Task objective — Output the data in full. Keep every entry exactly as written.

[Saved data entries]

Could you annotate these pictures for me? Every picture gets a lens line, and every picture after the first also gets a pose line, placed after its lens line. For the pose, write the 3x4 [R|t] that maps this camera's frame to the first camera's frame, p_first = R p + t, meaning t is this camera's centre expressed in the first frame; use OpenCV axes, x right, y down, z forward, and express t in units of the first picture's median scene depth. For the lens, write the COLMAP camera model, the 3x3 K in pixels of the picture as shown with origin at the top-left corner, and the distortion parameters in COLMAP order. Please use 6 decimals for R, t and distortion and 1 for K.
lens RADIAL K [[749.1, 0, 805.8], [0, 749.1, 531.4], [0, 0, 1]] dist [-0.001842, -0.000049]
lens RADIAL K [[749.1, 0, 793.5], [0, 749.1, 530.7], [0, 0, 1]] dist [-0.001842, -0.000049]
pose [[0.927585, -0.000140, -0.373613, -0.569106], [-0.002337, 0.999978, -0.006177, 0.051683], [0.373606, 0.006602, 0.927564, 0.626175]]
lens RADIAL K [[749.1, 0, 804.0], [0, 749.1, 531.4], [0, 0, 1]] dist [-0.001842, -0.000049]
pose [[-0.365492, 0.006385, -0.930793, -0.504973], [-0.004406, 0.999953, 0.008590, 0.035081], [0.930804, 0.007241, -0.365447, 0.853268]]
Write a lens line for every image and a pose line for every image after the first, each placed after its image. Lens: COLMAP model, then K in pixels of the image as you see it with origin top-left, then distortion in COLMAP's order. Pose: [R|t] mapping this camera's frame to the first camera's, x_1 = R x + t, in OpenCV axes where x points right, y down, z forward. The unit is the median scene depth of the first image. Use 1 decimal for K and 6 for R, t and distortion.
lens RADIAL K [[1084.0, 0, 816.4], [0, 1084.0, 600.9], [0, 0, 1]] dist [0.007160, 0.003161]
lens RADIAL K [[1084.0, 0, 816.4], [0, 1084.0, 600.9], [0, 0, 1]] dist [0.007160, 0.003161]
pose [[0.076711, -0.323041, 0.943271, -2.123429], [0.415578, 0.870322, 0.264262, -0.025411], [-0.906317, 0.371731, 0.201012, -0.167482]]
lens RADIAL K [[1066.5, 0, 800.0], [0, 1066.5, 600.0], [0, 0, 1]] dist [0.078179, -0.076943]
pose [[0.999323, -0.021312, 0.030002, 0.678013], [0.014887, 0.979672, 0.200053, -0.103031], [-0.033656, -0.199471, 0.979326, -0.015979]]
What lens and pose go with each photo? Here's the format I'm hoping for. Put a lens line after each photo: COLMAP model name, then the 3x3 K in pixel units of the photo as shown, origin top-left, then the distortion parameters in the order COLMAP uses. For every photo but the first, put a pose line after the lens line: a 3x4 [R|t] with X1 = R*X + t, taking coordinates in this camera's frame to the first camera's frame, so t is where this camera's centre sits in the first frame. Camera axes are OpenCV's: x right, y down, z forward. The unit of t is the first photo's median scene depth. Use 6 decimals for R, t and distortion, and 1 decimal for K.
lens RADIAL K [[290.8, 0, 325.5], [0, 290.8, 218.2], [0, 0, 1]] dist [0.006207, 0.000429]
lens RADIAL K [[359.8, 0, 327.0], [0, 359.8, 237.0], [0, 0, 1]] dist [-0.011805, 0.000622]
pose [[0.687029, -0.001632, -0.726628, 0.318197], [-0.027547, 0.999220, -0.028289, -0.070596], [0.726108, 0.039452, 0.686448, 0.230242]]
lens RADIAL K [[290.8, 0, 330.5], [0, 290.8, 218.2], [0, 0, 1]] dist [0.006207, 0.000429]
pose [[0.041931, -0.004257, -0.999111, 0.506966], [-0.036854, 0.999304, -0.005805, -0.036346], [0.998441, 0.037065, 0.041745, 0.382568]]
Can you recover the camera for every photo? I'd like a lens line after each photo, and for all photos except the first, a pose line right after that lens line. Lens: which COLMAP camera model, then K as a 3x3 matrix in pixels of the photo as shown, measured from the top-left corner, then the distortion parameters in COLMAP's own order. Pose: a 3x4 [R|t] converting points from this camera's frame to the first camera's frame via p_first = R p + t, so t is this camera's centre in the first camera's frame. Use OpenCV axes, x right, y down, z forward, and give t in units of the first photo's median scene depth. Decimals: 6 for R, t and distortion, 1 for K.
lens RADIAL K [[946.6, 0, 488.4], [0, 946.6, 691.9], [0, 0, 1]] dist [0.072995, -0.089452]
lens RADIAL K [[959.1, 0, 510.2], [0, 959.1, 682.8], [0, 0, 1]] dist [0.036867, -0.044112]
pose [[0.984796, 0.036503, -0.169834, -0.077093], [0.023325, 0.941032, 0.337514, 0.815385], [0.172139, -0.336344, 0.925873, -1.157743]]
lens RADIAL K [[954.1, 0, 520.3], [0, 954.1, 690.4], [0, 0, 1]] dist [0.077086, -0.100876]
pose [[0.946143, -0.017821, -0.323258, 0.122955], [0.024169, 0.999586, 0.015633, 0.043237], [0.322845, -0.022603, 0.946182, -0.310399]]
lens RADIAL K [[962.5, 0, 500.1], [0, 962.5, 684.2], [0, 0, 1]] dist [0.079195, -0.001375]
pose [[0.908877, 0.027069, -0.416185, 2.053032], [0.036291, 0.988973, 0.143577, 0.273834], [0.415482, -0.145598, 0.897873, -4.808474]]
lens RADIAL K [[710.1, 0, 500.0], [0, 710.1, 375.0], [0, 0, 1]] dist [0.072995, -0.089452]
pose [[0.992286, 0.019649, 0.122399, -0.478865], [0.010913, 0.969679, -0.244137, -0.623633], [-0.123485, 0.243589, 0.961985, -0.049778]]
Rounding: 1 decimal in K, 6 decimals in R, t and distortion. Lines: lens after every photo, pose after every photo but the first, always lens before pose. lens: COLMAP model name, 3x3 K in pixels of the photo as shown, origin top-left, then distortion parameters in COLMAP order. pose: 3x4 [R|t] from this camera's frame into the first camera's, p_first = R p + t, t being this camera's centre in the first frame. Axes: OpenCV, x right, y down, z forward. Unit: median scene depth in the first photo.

Answer area —
Could you annotate these pictures for me? Every picture gets a lens line, and every picture after the first also gets a pose line, placed after its lens line. For the pose, write the 3x4 [R|t] that maps this camera's frame to the first camera's frame, p_first = R p + t, meaning t is this camera's centre expressed in the first frame; use OpenCV axes, x right, y down, z forward, and express t in units of the first picture's median scene depth. For the lens, write the COLMAP camera model, the 3x3 K in pixels of the picture as shown with origin at the top-left corner, and the distortion parameters in COLMAP order. Please use 6 decimals for R, t and distortion and 1 for K.
lens RADIAL K [[749.1, 0, 805.8], [0, 749.1, 531.4], [0, 0, 1]] dist [-0.001842, -0.000049]
lens RADIAL K [[749.1, 0, 793.5], [0, 749.1, 530.7], [0, 0, 1]] dist [-0.001842, -0.000049]
pose [[0.927585, -0.000140, -0.373613, -0.569106], [-0.002337, 0.999978, -0.006177, 0.051683], [0.373606, 0.006602, 0.927564, 0.626175]]
lens RADIAL K [[749.1, 0, 804.0], [0, 749.1, 531.4], [0, 0, 1]] dist [-0.001842, -0.000049]
pose [[-0.365492, 0.006385, -0.930793, -0.504973], [-0.004406, 0.999953, 0.008590, 0.035081], [0.930804, 0.007241, -0.365447, 0.853268]]
Write a lens line for every image and a pose line for every image after the first, each placed after its image. Lens: COLMAP model, then K in pixels of the image as you see it with origin top-left, then distortion in COLMAP's order. Pose: [R|t] mapping this camera's frame to the first camera's, x_1 = R x + t, in OpenCV axes where x points right, y down, z forward. The unit is the median scene depth of the first image. Use 1 decimal for K and 6 for R, t and distortion.
lens RADIAL K [[1084.0, 0, 816.4], [0, 1084.0, 600.9], [0, 0, 1]] dist [0.007160, 0.003161]
lens RADIAL K [[1084.0, 0, 816.4], [0, 1084.0, 600.9], [0, 0, 1]] dist [0.007160, 0.003161]
pose [[0.076711, -0.323041, 0.943271, -2.123429], [0.415578, 0.870322, 0.264262, -0.025411], [-0.906317, 0.371731, 0.201012, -0.167482]]
lens RADIAL K [[1066.5, 0, 800.0], [0, 1066.5, 600.0], [0, 0, 1]] dist [0.078179, -0.076943]
pose [[0.999323, -0.021312, 0.030002, 0.678013], [0.014887, 0.979672, 0.200053, -0.103031], [-0.033656, -0.199471, 0.979326, -0.015979]]
What lens and pose go with each photo? Here's the format I'm hoping for. Put a lens line after each photo: COLMAP model name, then the 3x3 K in pixel units of the photo as shown, origin top-left, then the distortion parameters in the order COLMAP uses. For every photo but the first, put a pose line after the lens line: a 3x4 [R|t] with X1 = R*X + t, taking coordinates in this camera's frame to the first camera's frame, so t is where this camera's centre sits in the first frame. Camera axes are OpenCV's: x right, y down, z forward. The unit of t is the first photo's median scene depth. Use 6 decimals for R, t and distortion, and 1 decimal for K.
lens RADIAL K [[290.8, 0, 325.5], [0, 290.8, 218.2], [0, 0, 1]] dist [0.006207, 0.000429]
lens RADIAL K [[359.8, 0, 327.0], [0, 359.8, 237.0], [0, 0, 1]] dist [-0.011805, 0.000622]
pose [[0.687029, -0.001632, -0.726628, 0.318197], [-0.027547, 0.999220, -0.028289, -0.070596], [0.726108, 0.039452, 0.686448, 0.230242]]
lens RADIAL K [[290.8, 0, 330.5], [0, 290.8, 218.2], [0, 0, 1]] dist [0.006207, 0.000429]
pose [[0.041931, -0.004257, -0.999111, 0.506966], [-0.036854, 0.999304, -0.005805, -0.036346], [0.998441, 0.037065, 0.041745, 0.382568]]
Can you recover the camera for every photo? I'd like a lens line after each photo, and for all photos except the first, a pose line right after that lens line. Lens: which COLMAP camera model, then K as a 3x3 matrix in pixels of the photo as shown, measured from the top-left corner, then the distortion parameters in COLMAP's own order. Pose: a 3x4 [R|t] converting points from this camera's frame to the first camera's frame via p_first = R p + t, so t is this camera's centre in the first camera's frame. Use OpenCV axes, x right, y down, z forward, and give t in units of the first photo's median scene depth. Decimals: 6 for R, t and distortion, 1 for K.
lens RADIAL K [[946.6, 0, 488.4], [0, 946.6, 691.9], [0, 0, 1]] dist [0.072995, -0.089452]
lens RADIAL K [[959.1, 0, 510.2], [0, 959.1, 682.8], [0, 0, 1]] dist [0.036867, -0.044112]
pose [[0.984796, 0.036503, -0.169834, -0.077093], [0.023325, 0.941032, 0.337514, 0.815385], [0.172139, -0.336344, 0.925873, -1.157743]]
lens RADIAL K [[954.1, 0, 520.3], [0, 954.1, 690.4], [0, 0, 1]] dist [0.077086, -0.100876]
pose [[0.946143, -0.017821, -0.323258, 0.122955], [0.024169, 0.999586, 0.015633, 0.043237], [0.322845, -0.022603, 0.946182, -0.310399]]
lens RADIAL K [[962.5, 0, 500.1], [0, 962.5, 684.2], [0, 0, 1]] dist [0.079195, -0.001375]
pose [[0.908877, 0.027069, -0.416185, 2.053032], [0.036291, 0.988973, 0.143577, 0.273834], [0.415482, -0.145598, 0.897873, -4.808474]]
lens RADIAL K [[710.1, 0, 500.0], [0, 710.1, 375.0], [0, 0, 1]] dist [0.072995, -0.089452]
pose [[0.992286, 0.019649, 0.122399, -0.478865], [0.010913, 0.969679, -0.244137, -0.623633], [-0.123485, 0.243589, 0.961985, -0.049778]]
Rounding: 1 decimal in K, 6 decimals in R, t and distortion. Lines: lens after every photo, pose after every photo but the first, always lens before pose. lens: COLMAP model name, 3x3 K in pixels of the photo as shown, origin top-left, then distortion parameters in COLMAP order. pose: 3x4 [R|t] from this camera's frame into the first camera's, p_first = R p + t, t being this camera's centre in the first frame. Axes: OpenCV, x right, y down, z forward. Unit: median scene depth in the first photo.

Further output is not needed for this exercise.